Ulid-Flake, A 64-bit ULID variant featuring Snowflake.
Project description
Ulid-Flake, A 64-bit ULID variant featuring Snowflake - the python implementation
Ulid-Flake is a compact 64-bit
ULID (Universally Unique Lexicographically Sortable Identifier) variant inspired by ULID and Twitter's Snowflake. It features a 1-bit sign bit, a 43-bit timestamp, and a 20-bit randomness. Additionally, it offers a scalable version using the last 5 bits as a scalability identifier (e.g., machineID, podID, nodeID).
Features
- Compact and Efficient: Uses only 64 bits, making it compatible with common integer types like
int64
andbigint
. - Scalability: Provides 32 configurations for scalability using a distributed system.

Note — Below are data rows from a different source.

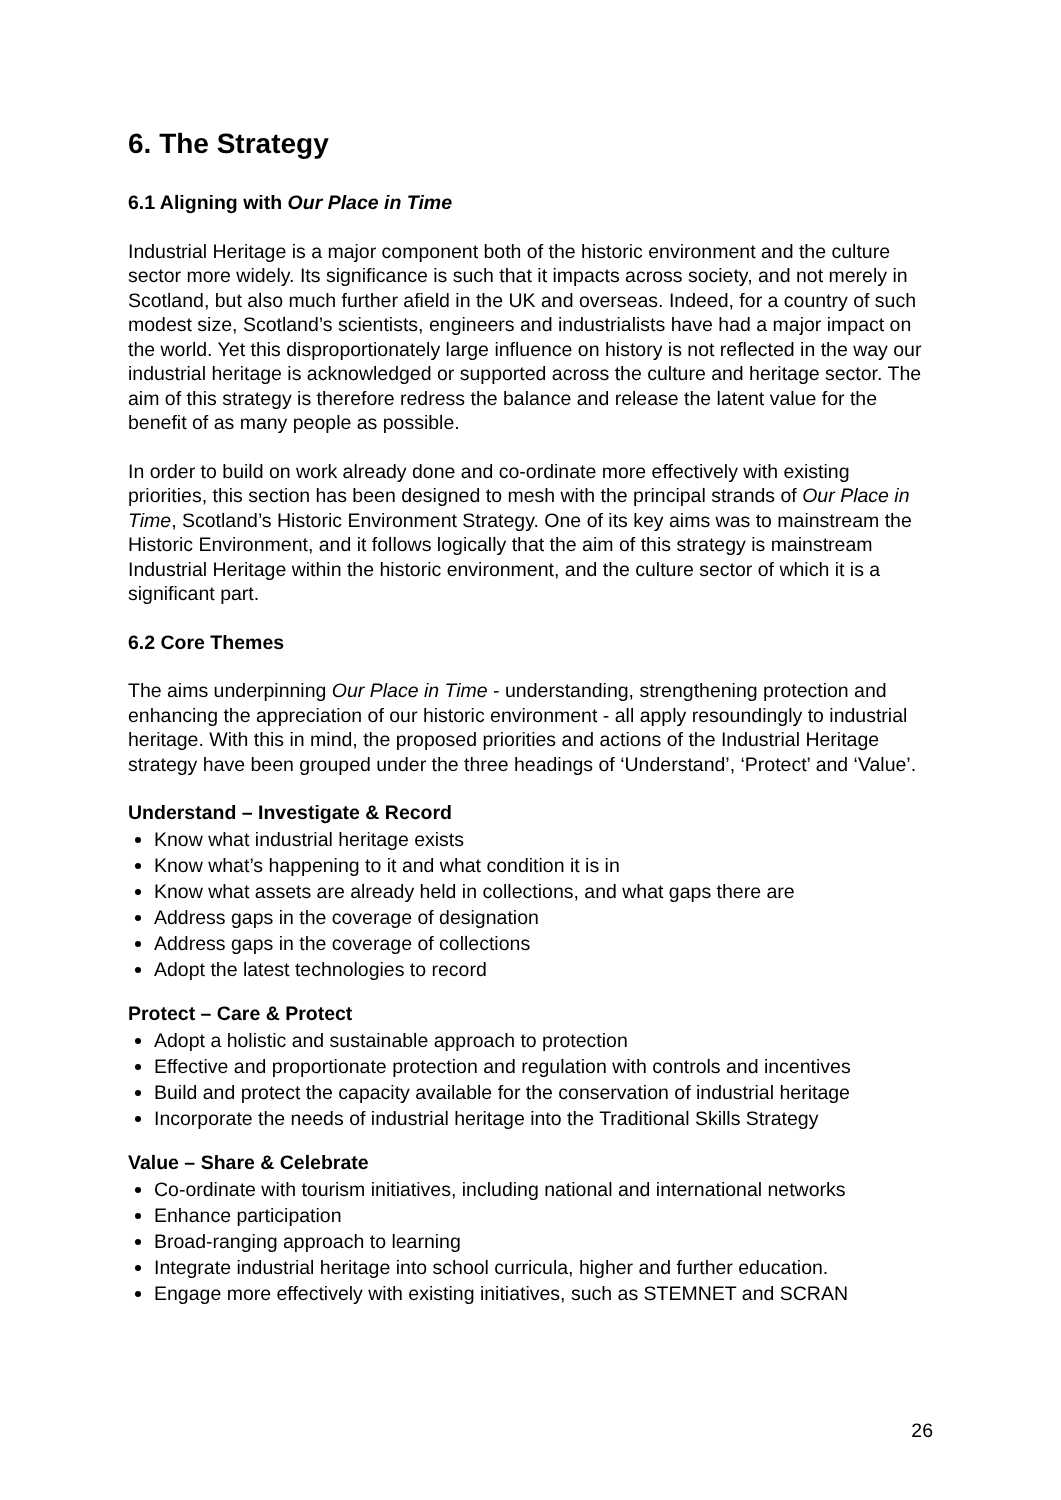6. The Strategy
6.1 Aligning with Our Place in Time
Industrial Heritage is a major component both of the historic environment and the culture sector more widely. Its significance is such that it impacts across society, and not merely in Scotland, but also much further afield in the UK and overseas. Indeed, for a country of such modest size, Scotland’s scientists, engineers and industrialists have had a major impact on the world. Yet this disproportionately large influence on history is not reflected in the way our industrial heritage is acknowledged or supported across the culture and heritage sector. The aim of this strategy is therefore redress the balance and release the latent value for the benefit of as many people as possible.
In order to build on work already done and co-ordinate more effectively with existing priorities, this section has been designed to mesh with the principal strands of Our Place in Time, Scotland’s Historic Environment Strategy. One of its key aims was to mainstream the Historic Environment, and it follows logically that the aim of this strategy is mainstream Industrial Heritage within the historic environment, and the culture sector of which it is a significant part.
6.2 Core Themes
The aims underpinning Our Place in Time - understanding, strengthening protection and enhancing the appreciation of our historic environment - all apply resoundingly to industrial heritage. With this in mind, the proposed priorities and actions of the Industrial Heritage strategy have been grouped under the three headings of ‘Understand’, ‘Protect’ and ‘Value’.
Understand – Investigate & Record
Know what industrial heritage exists
Know what’s happening to it and what condition it is in
Know what assets are already held in collections, and what gaps there are
Address gaps in the coverage of designation
Address gaps in the coverage of collections
Adopt the latest technologies to record
Protect – Care & Protect
Adopt a holistic and sustainable approach to protection
Effective and proportionate protection and regulation with controls and incentives
Build and protect the capacity available for the conservation of industrial heritage
Incorporate the needs of industrial heritage into the Traditional Skills Strategy
Value – Share & Celebrate
Co-ordinate with tourism initiatives, including national and international networks
Enhance participation
Broad-ranging approach to learning
Integrate industrial heritage into school curricula, higher and further education.
Engage more effectively with existing initiatives, such as STEMNET and SCRAN
26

- Lexicographically Sortable: Ensures lexicographical order.
- Canonical Encoding: Encoded as a 13-character string using Crockford's Base32.
- Monotonicity and Randomness: Monotonic sort order within the same millisecond with enhanced randomness to prevent predictability.
Installation
To install Ulid-Flake, you can install via a package manager (if available):
pip install ulid-flake
or you can clone the repository:
git clone git@github.com:ulid-flake/python.git
Basic Usage
from ulid_flake.api import UlidFlake
from ulid_flake.scalable import UlidFlakeScalable
from datetime import datetime, timezone
# Configure settings for stand-alone version
UlidFlake.set_config(
epoch_time=datetime(2024, 1, 1, tzinfo=timezone.utc), # Custom epoch time, default 2024-01-01
entropy_size=2, # Custom entropy size, 1, 2 or 3, default 1
)
# Configure settings for scalable version
UlidFlakeScalable.set_config(
epoch_time=datetime(2024, 1, 1, tzinfo=timezone.utc), # Custom epoch time, default 2024-01-01
entropy_size=2, # Custom entropy size, 1 or 2, default 1
sid=3 # Custom scalability ID (e.g., machineID, podID, nodeID), 1~32, default 0
)
# Generate a new Ulid-Flake ID instance
flake_id = UlidFlake.new()
print(f"flake_id: {flake_id}")
print(f"Timestamp: {flake_id.timestamp}")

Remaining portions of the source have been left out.